Dengan wajah kaget dan memerah pertanda betapa ia malu atas kehadirannya yang
tak pernah ku harapkan.
“Dengarkan
dulu, beberapa keinginanku yang tulus, jujur semua tentang mu aku masih
mengaguminya dengan rapi, seperti dahulu sejak pertama aku ingin berkenalan
dengan mu, atas dasar rasa kagum pada mu”
Betapa
aku merasa muak, ingin meludahi wajahnya. Namun, ku urungkan niat ku, karena
beberapa orang melihat aksi ku yang tengah marah-marah dan mengusirnya dengan
kasar.
“Jangan
tinggalkan aku, menikahlah dengan ku, kau bisa kembali berkuliah, aku pun
demikian”
Aku
tak tahan mendengar kata-kata sampah semacam ini. Sontak, aku kembali
mengusirnya sembari berkata “belajarlah lebih baik lagi, adik-adik mu masih
membutuhkan mu, orang tua mu tengah menunggu mu” . Aku heran, mengapa
pemikirannya masih sedangkal itu memaknai kehidupan. Dasar bocah, sejak
beberapa tahun yang lalu, masih sama pola pikirnya. Tanpa menunggu ia berlalu,
aku kembali mencerca dan mengusirnya. Ia masih saja memohon untuk kembali
bersamanya, aku tak tahan lagi dengan drama tai kucing ini, tanpa sadar, tangan
ku melaju lebih gesit dan telah menamparnya, pipinya tengah merah padam,
pertanda betapa kerasnya tamparanku.
***
Ketika
adzan magrib di kumandangkan, aku kembali mengecek pesan pada email yang
biasanya ku gunakan untuk beberapa pekerjaan. Aku melihat beberapa kiriman foto
dari rekan kerja, pun undangan dari sahabat ku. Saat tak sengaja aku mengecek
sebuah kiriman dari rekan kerja ku, aku melihat sebuah email, yang tak ku kenal
pengirimnya, aku membukanya dan menelisik isinya, oh Tuhan mengapa makhluk gila
ini mengirimi ku pesan dengan kata-kata yang membuat perutku mules dan terasa
mual. Sejenak aku pun berfikir mengapa ia begitu gigih mengirimi pesan melalui
email? Oh, rupanya ia sadar tengah ku blokir, dan akhirnya mengirimi ku pesan
via email.
Pada
akhirnya, aku bingung dengan manusia jenis seperti ini, mengapa saat aku baik
dan tengah bersamanya, ia memilih berkhianat. Ketika, aku memilih pergi agar ia
bisa bersama pilihan hidupnya, arwahnya tak tenang, terus saja bergentangan
dalam hidupku. Apakah dia, adalah manusia yang tak rela, melihat hidupku tenang
tanpa nya? Apakah aku perlu berlaku kasar? Agar ia sadar, bahwa aku begitu
terganggu oleh tingkahnya yang kekanak-kanakkan?
Menurutku
hidupku, tubuhku dan pemikiran ku, adalah otoritasku. Apapun yang menjadi
prinsip ku, takkan ku biarkan orang lain mengendalikannya. Apalagi manusia
semacam dia yang tak bernilai di mata ku. Untuk apa kembali pada ku, yang
jelas-jelas, aku takkan kembali untuk mu. Siapa kamu, sehingga merasa begitu
pantas mendikte hidupku dengan kata-kata bualan sampah mu itu?

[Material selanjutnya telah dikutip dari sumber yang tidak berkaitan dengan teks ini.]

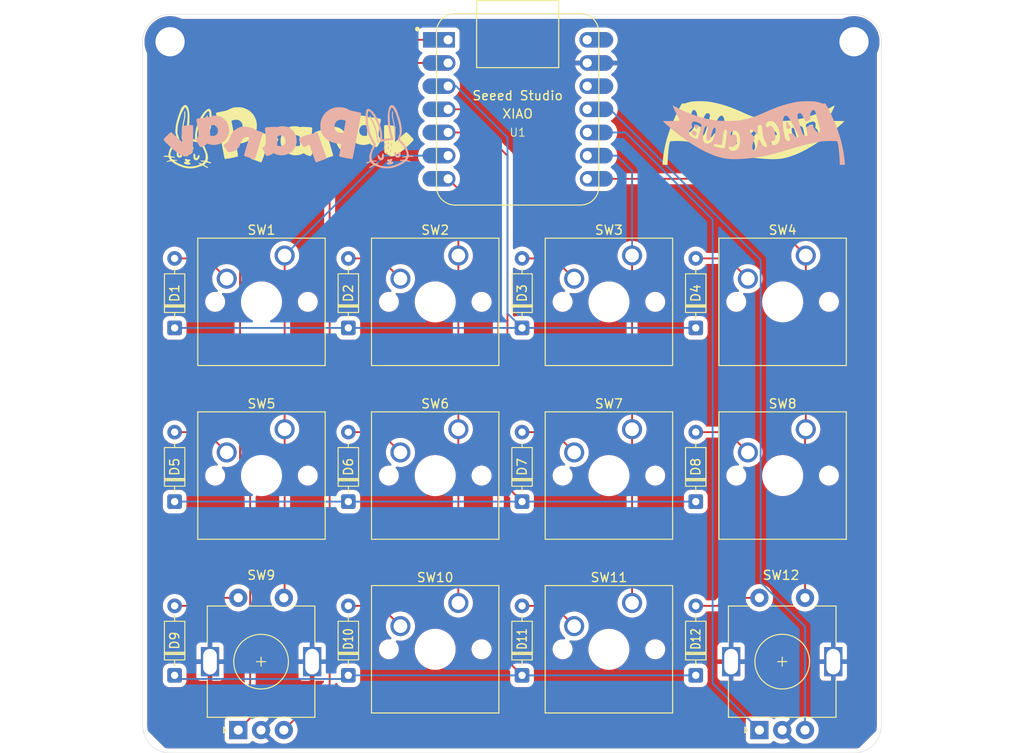
<source format=kicad_pcb>
(kicad_pcb
	(version 20241229)
	(generator "pcbnew")
	(generator_version "9.0")
	(general
		(thickness 1.6)
		(legacy_teardrops no)
	)
	(paper "A4")
	(layers
		(0 "F.Cu" signal)
		(2 "B.Cu" signal)
		(9 "F.Adhes" user "F.Adhesive")
		(11 "B.Adhes" user "B.Adhesive")
		(13 "F.Paste" user)
		(15 "B.Paste" user)
		(5 "F.SilkS" user "F.Silkscreen")
		(7 "B.SilkS" user "B.Silkscreen")
		(1 "F.Mask" user)
		(3 "B.Mask" user)
		(17 "Dwgs.User" user "User.Drawings")
		(19 "Cmts.User" user "User.Comments")
		(21 "Eco1.User" user "User.Eco1")
		(23 "Eco2.User" user "User.Eco2")
		(25 "Edge.Cuts" user)
		(27 "Margin" user)
		(31 "F.CrtYd" user "F.Courtyard")
		(29 "B.CrtYd" user "B.Courtyard")
		(35 "F.Fab" user)
		(33 "B.Fab" user)
		(39 "User.1" user)
		(41 "User.2" user)
		(43 "User.3" user)
		(45 "User.4" user)
	)
	(setup
		(pad_to_mask_clearance 0)
		(allow_soldermask_bridges_in_footprints no)
		(tenting front back)
		(grid_origin 111.70225 76.85997)
		(pcbplotparams
			(layerselection 0x00000000_00000000_55555555_5755f5ff)
			(plot_on_all_layers_selection 0x00000000_00000000_00000000_00000005)
			(disableapertmacros no)
			(usegerberextensions yes)
			(usegerberattributes yes)
			(usegerberadvancedattributes yes)
			(creategerberjobfile yes)
			(dashed_line_dash_ratio 12.000000)
			(dashed_line_gap_ratio 3.000000)
			(svgprecision 4)
			(plotframeref no)
			(mode 1)
			(useauxorigin no)
			(hpglpennumber 1)
			(hpglpenspeed 20)
			(hpglpendiameter 15.000000)
			(pdf_front_fp_property_popups yes)
			(pdf_back_fp_property_popups yes)
			(pdf_metadata yes)
			(pdf_single_document no)
			(dxfpolygonmode yes)
			(dxfimperialunits yes)
			(dxfusepcbnewfont yes)
			(psnegative no)
			(psa4output no)
			(plot_black_and_white yes)
			(sketchpadsonfab no)
			(plotpadnumbers no)
			(hidednponfab no)
			(sketchdnponfab yes)
			(crossoutdnponfab yes)
			(subtractmaskfromsilk no)
			(outputformat 1)
			(mirror no)
			(drillshape 0)
			(scaleselection 1)
			(outputdirectory "../Gerbers2/")
		)
	)
	(net 0 "")
	(net 1 "Net-(D1-A)")
	(net 2 "Col 0")
	(net 3 "Col 1")
	(net 4 "Net-(D2-A)")
	(net 5 "Net-(D3-A)")
	(net 6 "Net-(D4-A)")
	(net 7 "Net-(D5-A)")
	(net 8 "Net-(D6-A)")
	(net 9 "Net-(D7-A)")
	(net 10 "Net-(D8-A)")
	(net 11 "Col 2")
	(net 12 "Net-(D9-A)")
	(net 13 "Net-(D10-A)")
	(net 14 "Net-(D11-A)")
	(net 15 "Net-(D12-A)")
	(net 16 "Row 0")
	(net 17 "Row 1")
	(net 18 "Row 2")
	(net 19 "Col 3")
	(net 20 "Rot1B")
	(net 21 "GND")
	(net 22 "Rot1A")
	(net 23 "Rot2B")
	(net 24 "Rot2A")
	(net 25 "unconnected-(U1-3V3-Pad12)")
	(net 26 "unconnected-(U1-5V-Pad14)")
	(footprint "Diode_THT:D_DO-35_SOD27_P7.62mm_Horizontal" (layer "F.Cu") (at 168.85225 89.24247 90))
	(footprint "Diode_THT:D_DO-35_SOD27_P7.62mm_Horizontal" (layer "F.Cu") (at 168.85225 108.29247 90))
	(footprint "HackpadLib:SW_Cherry_MX_1.00u_PCB" (layer "F.Cu") (at 123.76725 81.30497))
	(footprint "Diode_THT:D_DO-35_SOD27_P7.62mm_Horizontal" (layer "F.Cu") (at 111.70225 89.24247 90))
	(footprint "Diode_THT:D_DO-35_SOD27_P7.62mm_Horizontal" (layer "F.Cu") (at 168.85225 127.34247 90))
	(footprint "HackpadLib:SW_Cherry_MX_1.00u_PCB" (layer "F.Cu") (at 123.76725 100.35497))
	(footprint "HackpadLib:SW_Cherry_MX_1.00u_PCB" (layer "F.Cu") (at 142.81725 81.30497))
	(footprint "HackpadLib:XIAO-Generic-Hybrid-14P-2.54-21X17.8MM" (layer "F.Cu") (at 149.321 65.27122))
	(footprint "MountingHole:MountingHole_3.2mm_M3_DIN965_Pad_TopBottom" (layer "F.Cu") (at 111.20225 57.85997))
	(footprint "Diode_THT:D_DO-35_SOD27_P7.62mm_Horizontal" (layer "F.Cu") (at 149.80225 89.24247 90))
	(footprint "Diode_THT:D_DO-35_SOD27_P7.62mm_Horizontal" (layer "F.Cu") (at 130.75225 127.34247 90))
	(footprint "HackpadLib:SW_Cherry_MX_1.00u_PCB" (layer "F.Cu") (at 142.81725 119.40497))
	(footprint "Diode_THT:D_DO-35_SOD27_P7.62mm_Horizontal" (layer "F.Cu") (at 149.80225 127.34247 90))
	(footprint "HackpadLib:SW_Cherry_MX_1.00u_PCB" (layer "F.Cu") (at 142.81725 100.35497))
	(footprint "LOGO" (layer "F.Cu") (at 124.20225 68.35997))
	(footprint "HackpadLib:SW_Cherry_MX_1.00u_PCB" (layer "F.Cu") (at 161.86725 100.35497))
	(footprint "Diode_THT:D_DO-35_SOD27_P7.62mm_Horizontal" (layer "F.Cu") (at 149.80225 108.29247 90))
	(footprint "Diode_THT:D_DO-35_SOD27_P7.62mm_Horizontal" (layer "F.Cu") (at 130.75225 89.24247 90))
	(footprint "HackpadLib:SW_Cherry_MX_1.00u_PCB" (layer "F.Cu") (at 161.86725 119.40497))
	(footprint "MountingHole:MountingHole_3.2mm_M3_DIN965_Pad_TopBottom"
		(layer "F.Cu")
		(uuid "9eb1bf80-fb4a-4372-9beb-201b103c5a28")
		(at 186.20225 57.85997)
		(descr "Mounting Hole 3.2mm, M3, generated by kicad-footprint-generator mountinghole.py")
		(tags "mountinghole M3 DIN965")
		(property "Reference
... [493296 chars truncated]
</source>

Aku akan terus hidup bersama prinsip ku, jika saja kamu masih berupaya meminta ku kembali. Semua itu hanyalah mimpi yang takkan pernah menjadi nyata. Lupakan saja, aku takkan luluh oleh kata-kata sampah seperti itu. Mungkin perempuan lain akan percaya, dan menganggap istimewa tapi, tidak dengan ku. Hanya orang bodoh yang akan percaya, apalagi bangga.